Wer sich in der Heimat all dieser Frauen, in Eritrea, Somalia, Kenia, Tansania, Mosambik und Südafrika sowie auf Madagaskar und den Komoren, traditionell ernährt, bekommt auf den Teller, was das Land und - vor allem im Fall der Inselstaaten - das Meer hergeben. Viele Hülsenfrüchte vor allem im Landesinneren, Reis dort, wo es früh Handel mit Asien gab, Kokosmilch an der Küste und auf den Inseln. Wenig Fleisch, wenn, dann meistens Huhn, eher Fisch. Verschiedene Blatt- und Knollengemüse, kaum Süßspeisen. Die Globalisierung ist in dieser Weltgegend noch nicht so weit fortgeschritten wie beispielsweise in Europa.

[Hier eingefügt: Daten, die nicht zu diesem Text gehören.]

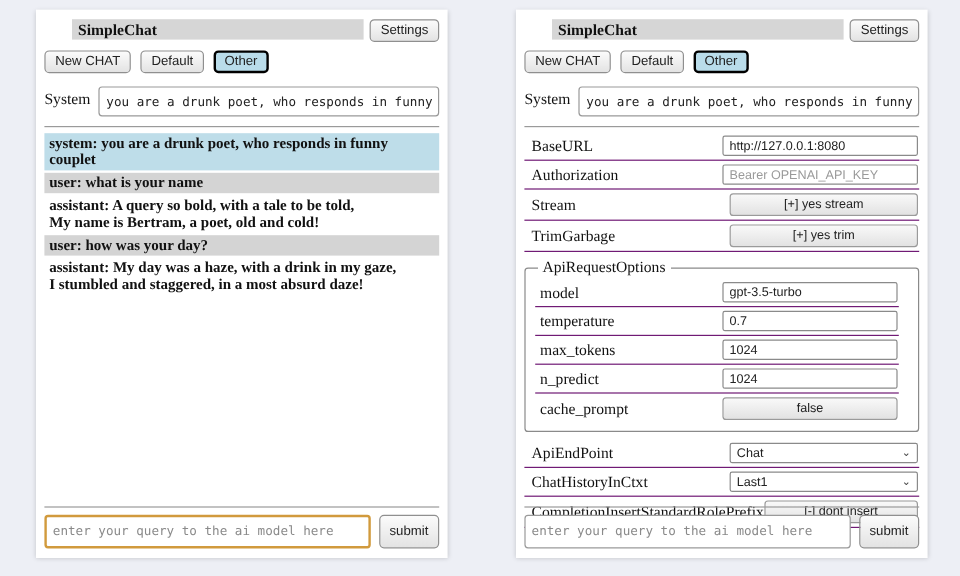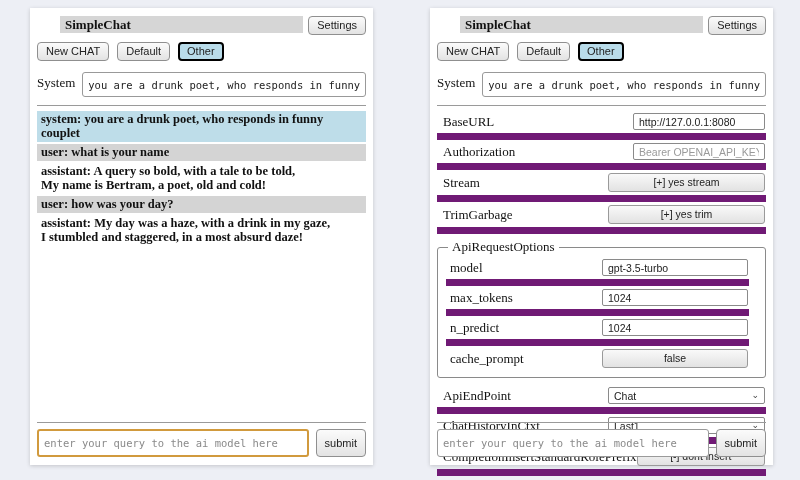--- a/index.html
+++ b/index.html
@@ -64,7 +64,7 @@
   .settings { margin-top:4px; }
   .srow {
     display:flex; align-items:center; justify-content:space-between;
-    padding:3px 1px 3px 6px; border-bottom:7px solid #701a75; min-height:21px;
+    padding:3px 1px 3px 6px; border-bottom:1px solid #701a75; min-height:21px;
   }
   .srow-label { font-size:13px; color:#111; }
   .ctl-input {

Reisebuch: Denningvleis ist eine Spezialität aus Südafrika, ein süßsaurer Lammeintopf mit Tamarinde.

Denningvleis ist eine Spezialität aus Südafrika, ein süßsaurer Lammeintopf mit Tamarinde.

(Foto: Jennifer May)

Wer sich von den Großmüttern etwas über ihre Kochkünste erzählen lässt, lernt auch etwas übers Klima, über die Jahreszeiten, die geografische Beschaffenheit der Länder. Es sind die Menschen und es ist die Natur, derentwegen man in die afrikanischen Staaten am Indischen Ozean reist, was nicht überall zu jeder Zeit möglich ist, zu prekär ist die Sicherheitslage etwa in Somalia, phasenweise auch in Eritrea. "Ma Africa" gibt Einblicke in den Alltag der Menschen, in soziale und familiäre Strukturen, die sich deutlich unterscheiden von den westeuropäischen.

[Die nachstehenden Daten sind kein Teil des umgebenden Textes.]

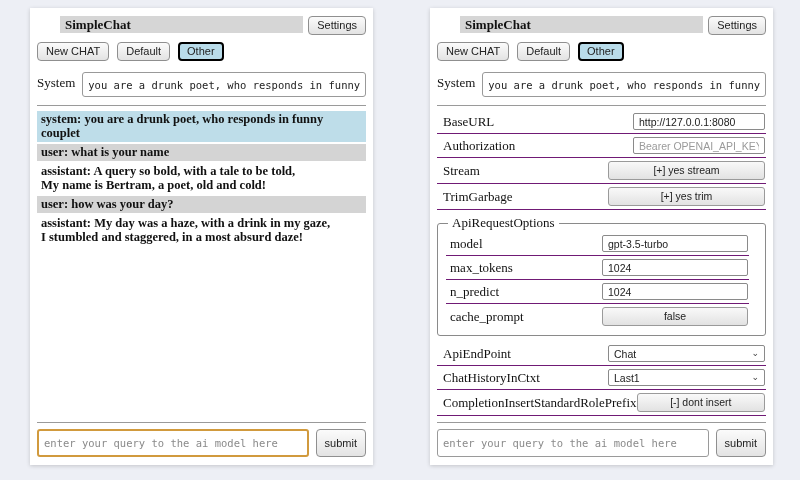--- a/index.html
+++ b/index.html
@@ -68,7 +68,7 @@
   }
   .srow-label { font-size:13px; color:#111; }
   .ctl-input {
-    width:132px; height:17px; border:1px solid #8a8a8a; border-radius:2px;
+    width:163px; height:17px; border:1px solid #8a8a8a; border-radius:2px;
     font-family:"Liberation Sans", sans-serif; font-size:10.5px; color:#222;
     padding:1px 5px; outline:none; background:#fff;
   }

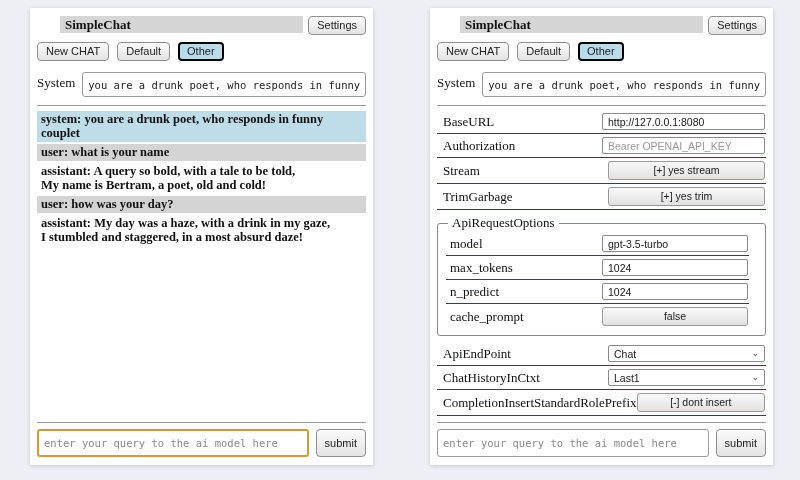--- a/index.html
+++ b/index.html
@@ -173,6 +173,10 @@
           <input class="ctl-input" value="gpt-3.5-turbo" style="">
         </div>
         <div class="srow">
+          <span class="srow-label">temperature</span>
+          <input class="ctl-input" value="0.7" style="">
+        </div>
+        <div class="srow">
           <span class="srow-label">max_tokens</span>
           <input class="ctl-input" value="1024" style="">
         </div>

Und, auch das ist wichtig: Das Buch zeigt Differenzen auf. Madagaskar ist zuerst von Asiaten besiedelt worden, erst später kamen Ostafrikaner und Araber. Dort hat sich eine andere Kultur entwickelt als in Kenia. Auch stellen die Menschen aus denselben Zutaten unterschiedliche Gerichte her, abhängig davon, ob sie einem Volk angehören, das aus Tansania, Mosambik oder Südafrika stammt.

"Das Buch beschäftigt sich mit Zeiten, die vergangen sind", schreiben Hawa Hassan und Julia Turshen etwas pessimistisch im Vorwort ihres Buches. So als befürchteten sie, was sie mit ihrem Buch eigentlich zu widerlegen versuchen: den Verlust spezifischer Identitäten durch die modernen Migrationsbewegungen. Andererseits, das konstatieren sie, wäre jedenfalls "Ma Africa" wohl nie entstanden, wenn es nicht die Auswanderinnen gäbe und nicht die modernen Kommunikationsmöglichkeiten, um sich über die Kontinente hinweg auszutauschen. Ma Zakia, die nach wie vor auf den Komoren lebt, hat einen sehr modernen Begriff von Heimat: "Das ist dort, wo ich meine Gewohnheiten leben kann."

Hawa Hassan, Julia Turshen: Ma Africa. 75 Originalrezepte & Geschichten aus den Küchen ost- und südafrikanischer Großmütter. Aus dem Englischen von Gabriele Lichtner. Christian-Verlag, München 2021. 288 Seiten, 32,99 Euro.